For those who can take some risk, they recommendation is to put 80 per cent in government bonds and 20 per cent in good stocks. This model of investment will protect their principal. Even with some downside of stocks from now on, they won't take a loss. They would get around 3.7 to 4.7 per cent as an overall return.

For risk-takers, the time is right to collect good stocks whose prices have fallen below their fundamental level. This is for one to two years of investment - not a three-month strategy. Once the political tensions subside, the stock index should bounce back strongly.

For more sophisticated customers, funds that invest in gold are still a good inflation-hedge investment, particularly when the baht tends to depreciate.

Noppawan Jermhansa

Senior vice president and

manager of Wealth Management Department, Bank of Ayudhya

Foreign investment, commodities and property seem to offer good diversification choices but the wealthy are quite cautious with all the information at hand. We start to see customers increase liquidity in their portfolio by holding more short-term fixed-income instruments like Treasury bills, short-term deposits or short-term mutual funds with maturity of less than one year. We have seen a strong response to our newly launched two-month bill-of-exchange programme at 3.1 per cent per annum from wealthy customers - both metropolitan and upcountry.

However, investors do not totally ignore investments longer than one year but are very selective about those that offer attractive returns. This is evidenced in our recent oversubscribed two- and three-year debenture programme of more than Bt21 billion at rates of 4.25 per cent and 4.5 per cent, respectively.

Most of the time, there is no single formula that can be applied to everyone, but consumers need to first understand how are they affected by the situations, and they need to decide how to manage their financial affairs in the short term and the long term. We do encourage consumers to carefully review their financial planning and maintain a high degree of discipline to protect their wealth.

Tawit Thanachanan

First senior vice president, Kasikornbank

During market volatility, investors should:

1. Raise some cash because when opportunity comes they will have the cash to invest, and when the market goes down they will be partially shielded against volatility.
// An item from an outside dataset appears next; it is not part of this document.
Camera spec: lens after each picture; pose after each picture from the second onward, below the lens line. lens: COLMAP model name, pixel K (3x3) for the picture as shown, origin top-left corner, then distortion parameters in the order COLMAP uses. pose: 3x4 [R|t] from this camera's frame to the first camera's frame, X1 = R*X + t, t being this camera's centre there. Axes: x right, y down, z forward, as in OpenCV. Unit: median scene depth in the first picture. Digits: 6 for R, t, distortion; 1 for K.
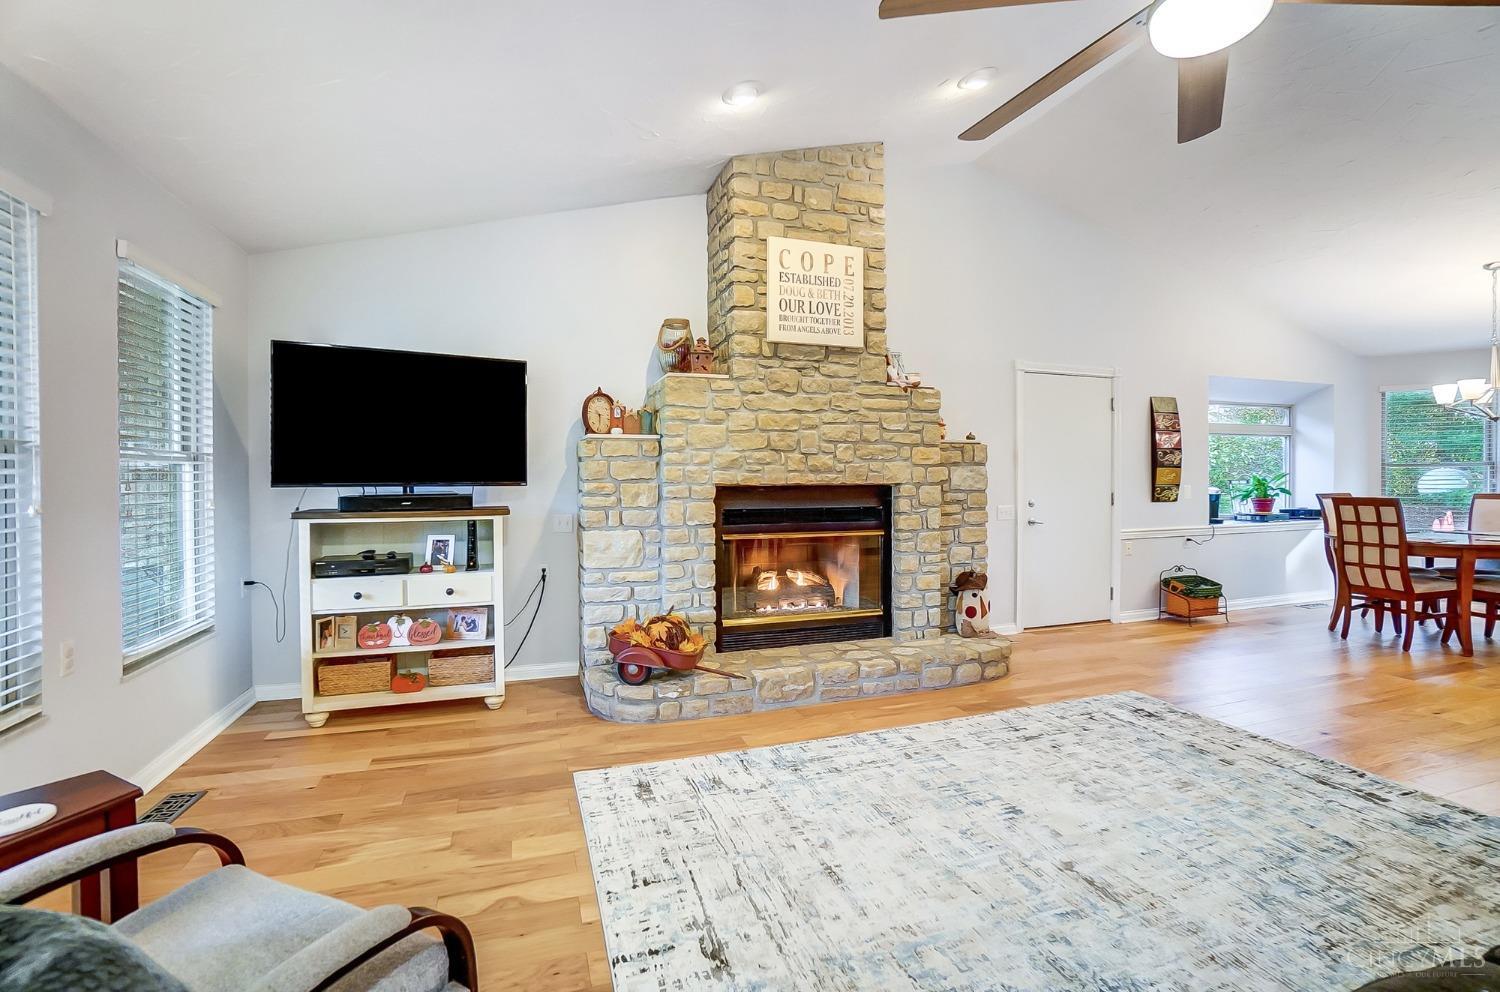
lens RADIAL K [[684.3, 0, 745.2], [0, 684.3, 486.2], [0, 0, 1]] dist [-0.053547, 0.019739]
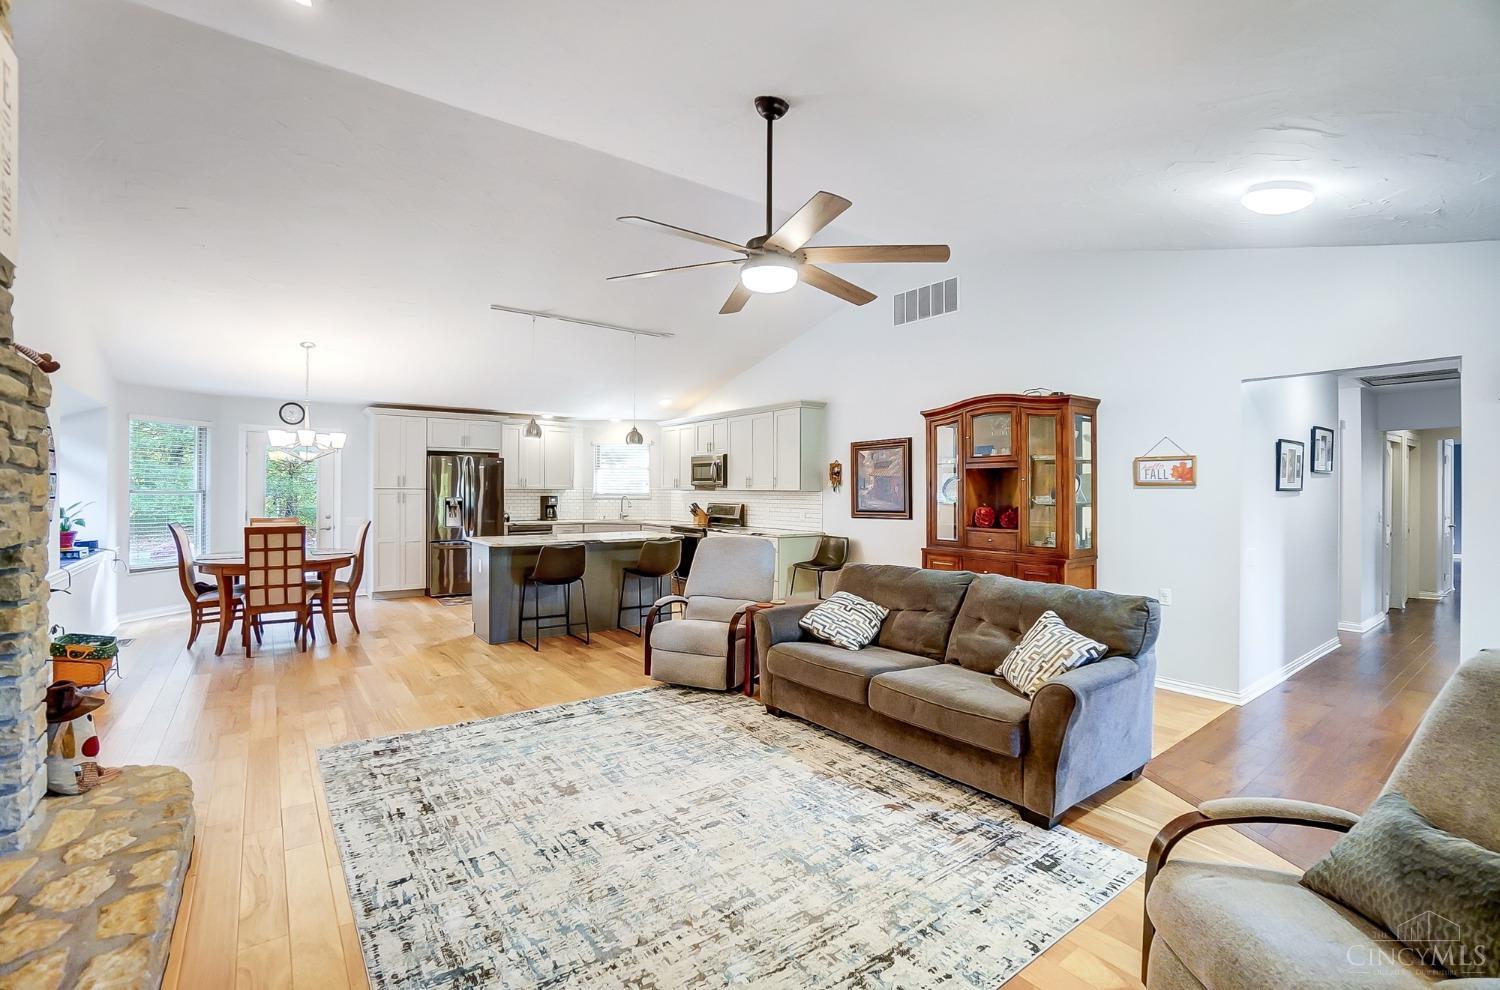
lens RADIAL K [[684.3, 0, 745.2], [0, 684.3, 485.2], [0, 0, 1]] dist [-0.053547, 0.019739]
pose [[-0.327065, 0.009389, 0.944955, -0.542600], [0.007315, 0.999946, -0.007403, -0.052046], [-0.944974, 0.004491, -0.327116, 0.824147]]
2. Review their current asset allocation to see whether it suits the present situation. For example, during high-inflation periods, the holding of shares of companies in energy-sensitive industries should be reduced or avoided because the margin will definitely reduce.

3. Look for the medium- and long-term trends and keep the investment that still suits those trends, as even the short-term prices may go down. This is recommended especially for those who are not close to the market and cannot react quickly.

4. Seek advice from experts. This may mean that investors have to go beyond traditional investments such as commodities, derivatives or doing some hedging of positions.

5. Don't panic. Investors have to try to analyse the situation and decide whether the situation will deteriorate or not. If so, the reaction may have to be quick. If not, stay calm.

Pavin Rodloytuk

Retail banking director, Citibank

As long as we feel nervous and don't know what to do with our idle cash, we will tend to be more affected by inflation. Why is this the case? Given the current financial environment, there are no banks in Thailand that are paying higher deposit rates than the current "headline" inflation. The longer you are nervous, the longer you will be the victim of the "negative real interest rate".

Investors need to remember that prudent investing is for the long term, and they need to stay the course even during periods of market volatility. Some people may be paying too much attention to the 7.6-per-cent "headline" inflation recorded in May, but it makes more sense to look at the average inflation rate for the year rather than the peak.

If you only remember the highest levels then you will tend to aim for investments that will yield a higher return rate than the "peak" inflation level. As a result, you may get too aggressive with your investment options, as you want to beat that "peak" level. When you know how much you need to aim for in terms of the return/yield you need from your investment, then talk about what you can invest.